Umgang mit dem Datenschutz

Dass zum MS-Office365-Paket die Videokonferenzsoftware Teams gehört, wurde mit Beginn der Corona-Krise zur glücklichen Win-Situation, betont Wüsts Stellvertreter Andreas Hecker. "Weil das IT-Management etwa mit Mailadressen schon vorhanden war, konnten wir so schnell umschalten", erklärt Trinkl. "Sonst wären wir zu Beginn der Pandemie dagestanden wie viele andere Kommunen: mit leeren Händen."

Und was ist mit dem Datenschutz? Frank Wüst: "Wir haben die Nutzungsordnung so restriktiv wie möglich eingestellt. Alle Apps, die die Stadt freigibt, wurden geprüft. Der Server ist in Europa und nicht in Amerika." Grundsätzlich werden alle personenbezogenen Daten verschlüsselt gespeichert. Trotzdem: Eine theoretische Sicherheitslücke bleibt bestehen. Es gibt nach wie vor kein Datenschutzabkommen zwischen Europa und den USA. Auf Basis der Cloud Act könnten US-Behörden auf gespeicherte Daten im Internet zugreifen. Bislang sei das nicht der Fall. Trotzdem liegt die Beschwerde einer Nürnberger Lehrkraft beim Landesbeauftragten für Datenschutz vor.

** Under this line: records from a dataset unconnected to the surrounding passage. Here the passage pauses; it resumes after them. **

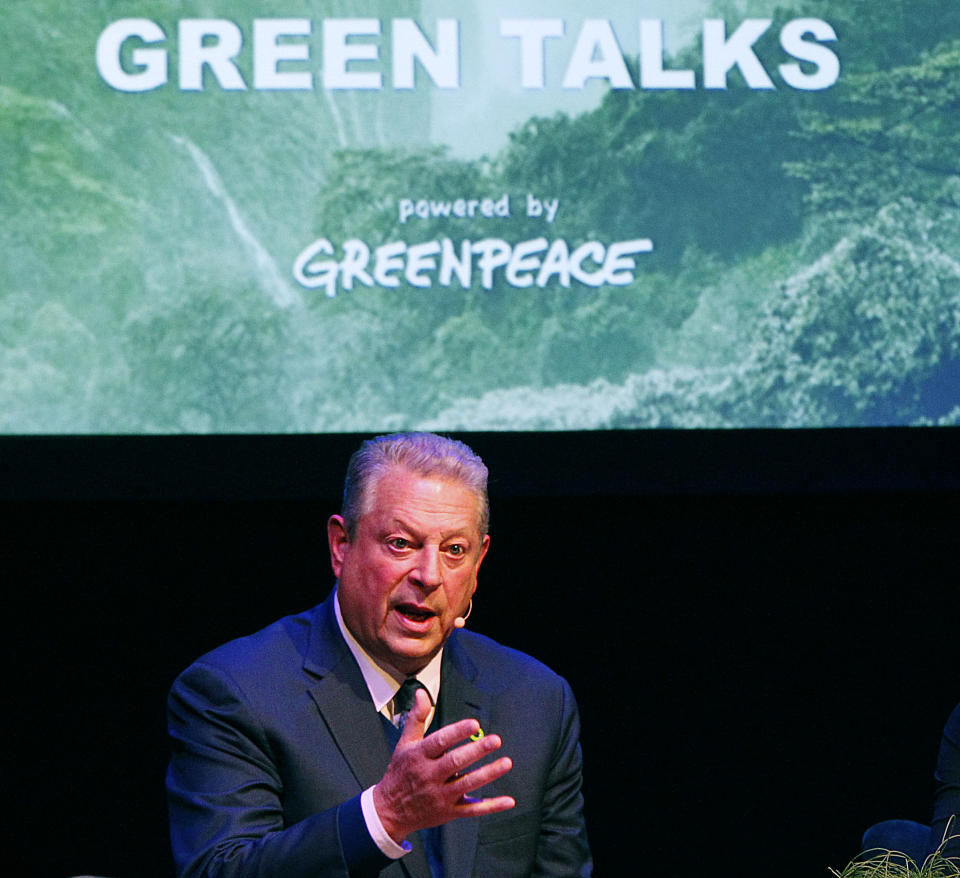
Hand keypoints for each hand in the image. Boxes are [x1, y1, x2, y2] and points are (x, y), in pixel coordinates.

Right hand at [372, 688, 514, 841]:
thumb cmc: (400, 772)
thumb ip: (417, 717)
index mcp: (419, 756)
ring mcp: (440, 795)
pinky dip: (491, 806)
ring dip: (488, 774)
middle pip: (455, 763)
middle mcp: (430, 776)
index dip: (457, 732)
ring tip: (506, 762)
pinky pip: (472, 809)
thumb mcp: (404, 743)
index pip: (439, 742)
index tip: (474, 724)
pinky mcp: (449, 811)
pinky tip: (508, 800)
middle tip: (495, 740)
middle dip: (476, 751)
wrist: (389, 811)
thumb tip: (421, 693)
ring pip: (467, 785)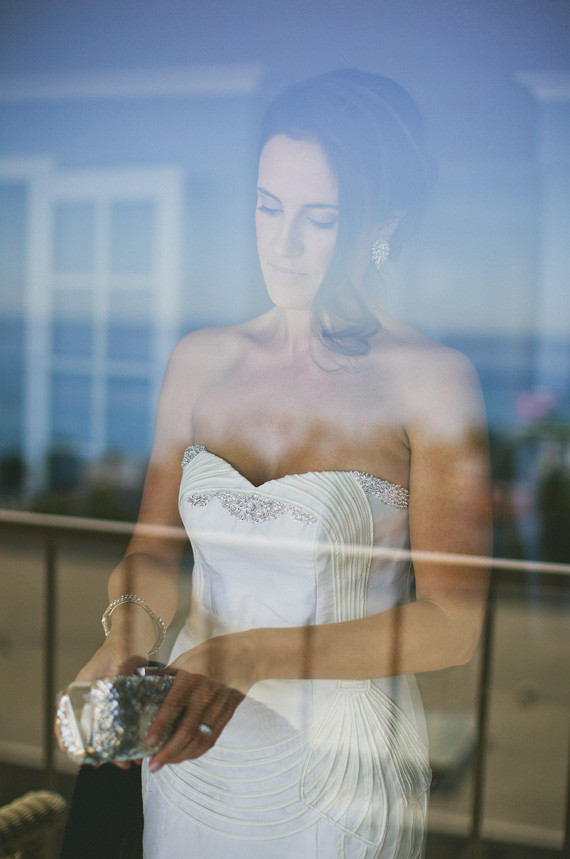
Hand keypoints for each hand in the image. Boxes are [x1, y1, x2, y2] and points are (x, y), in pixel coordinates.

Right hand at [56, 642, 148, 769]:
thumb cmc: (124, 643)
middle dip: (101, 753)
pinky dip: (126, 739)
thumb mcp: (124, 656)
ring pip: (105, 733)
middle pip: (88, 732)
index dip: (67, 739)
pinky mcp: (121, 705)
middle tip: (119, 764)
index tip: (79, 756)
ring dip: (115, 750)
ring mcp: (105, 704)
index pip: (65, 717)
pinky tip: (138, 748)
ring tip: (131, 761)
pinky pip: (120, 726)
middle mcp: (91, 699)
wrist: (135, 636)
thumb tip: (123, 683)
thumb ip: (123, 669)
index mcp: (82, 688)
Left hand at [145, 631, 258, 769]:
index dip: (160, 726)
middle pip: (187, 730)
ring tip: (164, 763)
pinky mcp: (227, 716)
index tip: (147, 742)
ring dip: (180, 756)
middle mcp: (205, 694)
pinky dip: (195, 752)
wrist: (245, 656)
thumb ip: (166, 678)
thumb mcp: (184, 660)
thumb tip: (142, 692)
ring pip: (199, 740)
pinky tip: (183, 756)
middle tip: (152, 765)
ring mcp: (218, 707)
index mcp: (191, 678)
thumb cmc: (209, 655)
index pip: (173, 706)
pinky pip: (210, 739)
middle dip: (168, 752)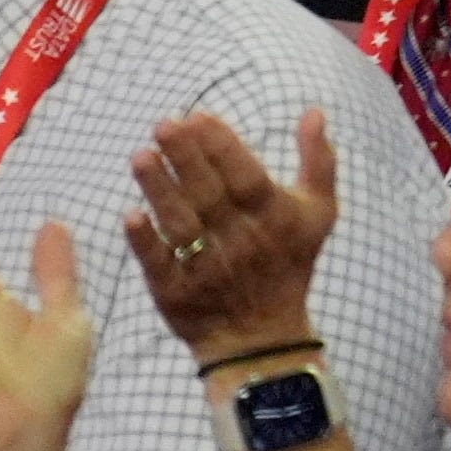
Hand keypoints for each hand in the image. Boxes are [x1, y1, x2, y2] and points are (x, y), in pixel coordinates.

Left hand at [127, 112, 337, 363]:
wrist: (262, 338)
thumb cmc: (288, 263)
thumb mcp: (317, 214)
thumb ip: (319, 161)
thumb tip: (314, 111)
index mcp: (275, 219)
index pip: (247, 176)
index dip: (222, 146)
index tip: (197, 116)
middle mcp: (243, 243)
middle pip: (210, 194)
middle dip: (185, 157)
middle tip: (163, 125)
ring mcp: (208, 270)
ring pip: (181, 225)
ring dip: (160, 190)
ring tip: (141, 156)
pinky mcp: (177, 294)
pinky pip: (159, 264)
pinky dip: (145, 242)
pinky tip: (131, 215)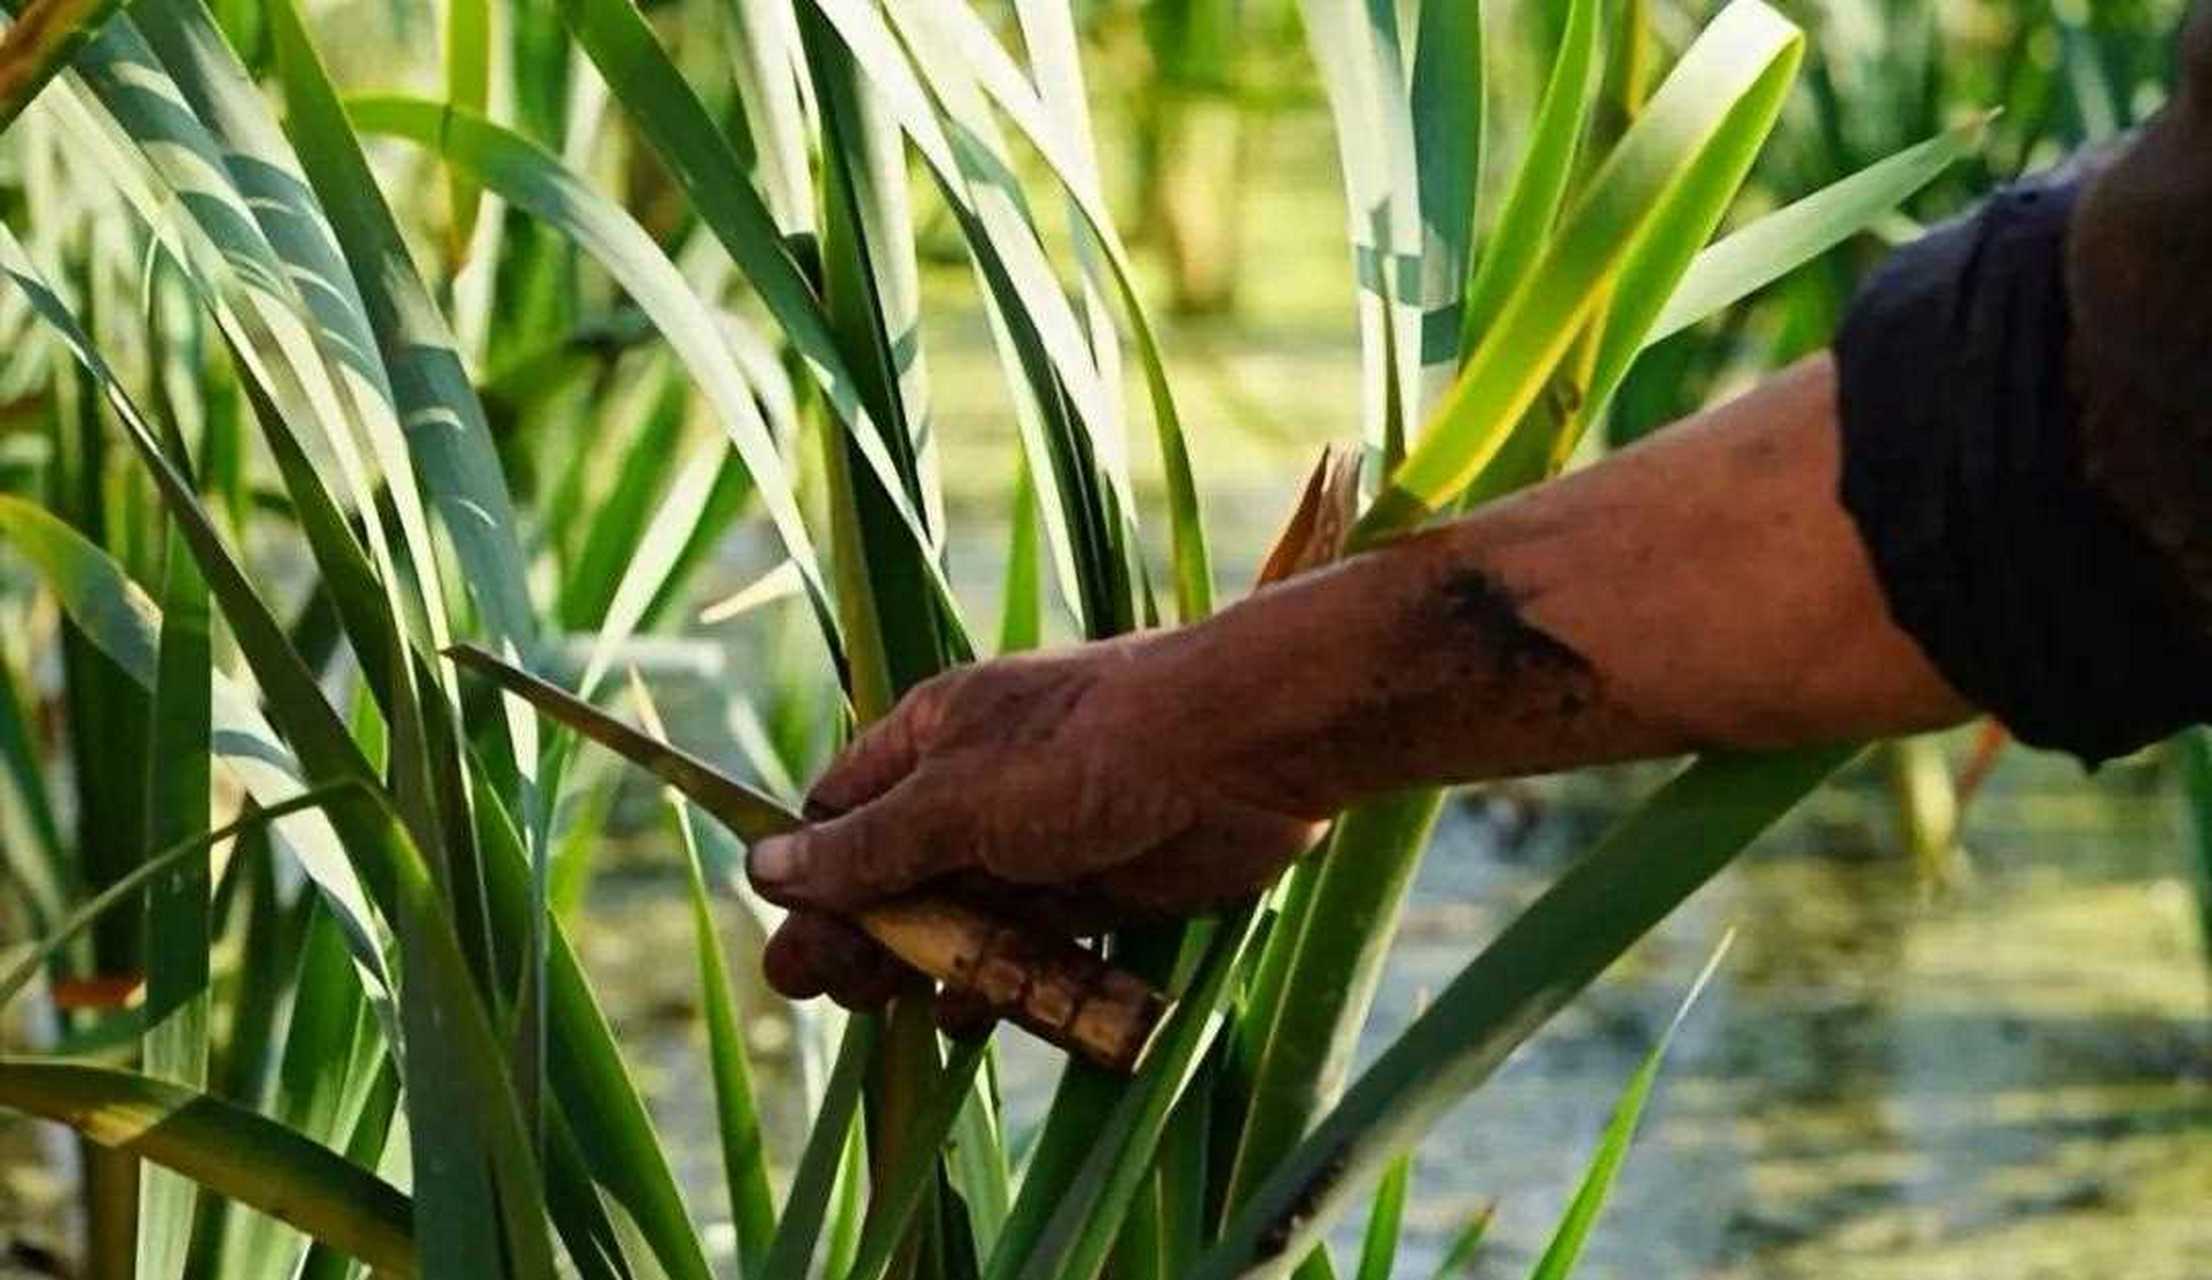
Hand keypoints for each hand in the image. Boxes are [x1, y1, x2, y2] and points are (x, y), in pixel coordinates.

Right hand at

"BayernCloud" Schule ist ein freiwilliges Angebot, auf das Schulen zugreifen können. Das Team Digitale Schule hofft, in Nürnberg bei einer gemeinsamen Lösung bleiben zu können - auch aus Sicherheitsgründen. 5500 ausgegebene Lehrerdienstgeräte wurden einheitlich mit den gleichen geprüften Anwendungen bespielt und können so besser kontrolliert werden.

Der Freistaat will nun bis 2028 alle 65.000 Schülerinnen und Schüler mit einem Gerät ausstatten. "Da brauchen Kommunen auf jeden Fall finanzielle Unterstützung", sagt Cornelia Trinkl. Frank Wüst macht sich vor allem Gedanken um die Sicherheit: Bekommen die Kinder zentral gemanagte Computer? Oder bekommen die Eltern Geld, damit sie ein Gerät kaufen können? "Dann würde privat genutztes Internet in unser geschütztes städtisches System gelangen. Das macht uns ein bisschen Bauchschmerzen."